El régimen sucesorio está basado en los principios del llamado “orden regular”, ya establecido en las Partidas, que también se extiende a las causas de modificación y exclusión de este orden sucesorio, como la abdicación y la renuncia, de gran trascendencia política, pero también jurídica. La Constitución Española de 1978 en el artículo 57.5 establece que una ley orgánica deberá resolver la cuestión de las abdicaciones –lo hemos visto con Juan Carlos I- y demás dudas sobre el orden sucesorio, que puede variar y esta variación puede responder, o bien a causas de modificación del propio orden sucesorio o bien a causas de exclusión por matrimonio, por incapacidad o por indignidad. La renuncia de los derechos sucesorios no está regulada en la Constitución. La última fue la preconstitucional de Don Juan en 1977, a quien correspondía el orden dinástico, cuando su hijo ya había sido proclamado rey.

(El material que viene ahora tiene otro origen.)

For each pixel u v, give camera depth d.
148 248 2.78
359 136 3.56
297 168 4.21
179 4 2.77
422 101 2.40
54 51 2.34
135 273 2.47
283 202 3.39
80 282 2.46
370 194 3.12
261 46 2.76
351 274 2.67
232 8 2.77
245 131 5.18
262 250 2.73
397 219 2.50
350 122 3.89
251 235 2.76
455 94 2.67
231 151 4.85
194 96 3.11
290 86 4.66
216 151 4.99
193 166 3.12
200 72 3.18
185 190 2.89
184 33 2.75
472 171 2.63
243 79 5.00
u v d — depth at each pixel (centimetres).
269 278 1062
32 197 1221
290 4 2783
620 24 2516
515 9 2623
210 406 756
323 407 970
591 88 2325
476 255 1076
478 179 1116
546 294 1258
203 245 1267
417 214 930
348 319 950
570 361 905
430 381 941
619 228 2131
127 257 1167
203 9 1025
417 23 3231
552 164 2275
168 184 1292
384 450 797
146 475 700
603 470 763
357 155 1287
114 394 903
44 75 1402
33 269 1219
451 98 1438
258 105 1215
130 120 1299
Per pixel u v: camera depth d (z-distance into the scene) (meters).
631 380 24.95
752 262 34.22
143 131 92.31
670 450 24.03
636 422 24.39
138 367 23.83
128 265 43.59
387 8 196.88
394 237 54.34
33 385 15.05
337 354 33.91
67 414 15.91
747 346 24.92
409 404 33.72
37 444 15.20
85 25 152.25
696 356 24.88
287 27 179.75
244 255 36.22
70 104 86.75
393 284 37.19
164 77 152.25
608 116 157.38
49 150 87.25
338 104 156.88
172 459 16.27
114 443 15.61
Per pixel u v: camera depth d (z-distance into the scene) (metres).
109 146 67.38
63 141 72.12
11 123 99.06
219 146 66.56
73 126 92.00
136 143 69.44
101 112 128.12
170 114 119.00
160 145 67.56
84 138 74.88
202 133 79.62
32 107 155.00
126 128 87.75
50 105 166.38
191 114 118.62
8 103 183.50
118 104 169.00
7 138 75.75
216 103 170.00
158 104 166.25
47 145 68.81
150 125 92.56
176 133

La renuncia del príncipe/princesa de Asturias, en mi opinión, debe hacerse ante el rey y este comunicarlo al presidente del Gobierno, con cuyo refrendo lo remitiría a las Cortes, que reunidas en sesión conjunta tomarían conocimiento de la renuncia. En el caso de las infantas o los nietos del monarca, estas renuncias deberían hacerse ante el rey, que daría conocimiento por medio del presidente del Gobierno al presidente de las Cortes Generales, sin necesidad de que éstas en este caso se reunieran en sesión conjunta. La opinión doctrinal mayoritaria es que la renuncia no afectaría a los descendientes ya nacidos, tratándose de una cuestión personalísima, voluntaria y unilateral inherente a la infanta. Si es así, y la renuncia no se produce, habrá que habilitar la reforma necesaria para impedir la hipotética, y esperemos que improbable posibilidad, esperpéntica pero constitucional, de ni tan siquiera imaginar a Iñaki Urdangarin como rey consorte o como regente.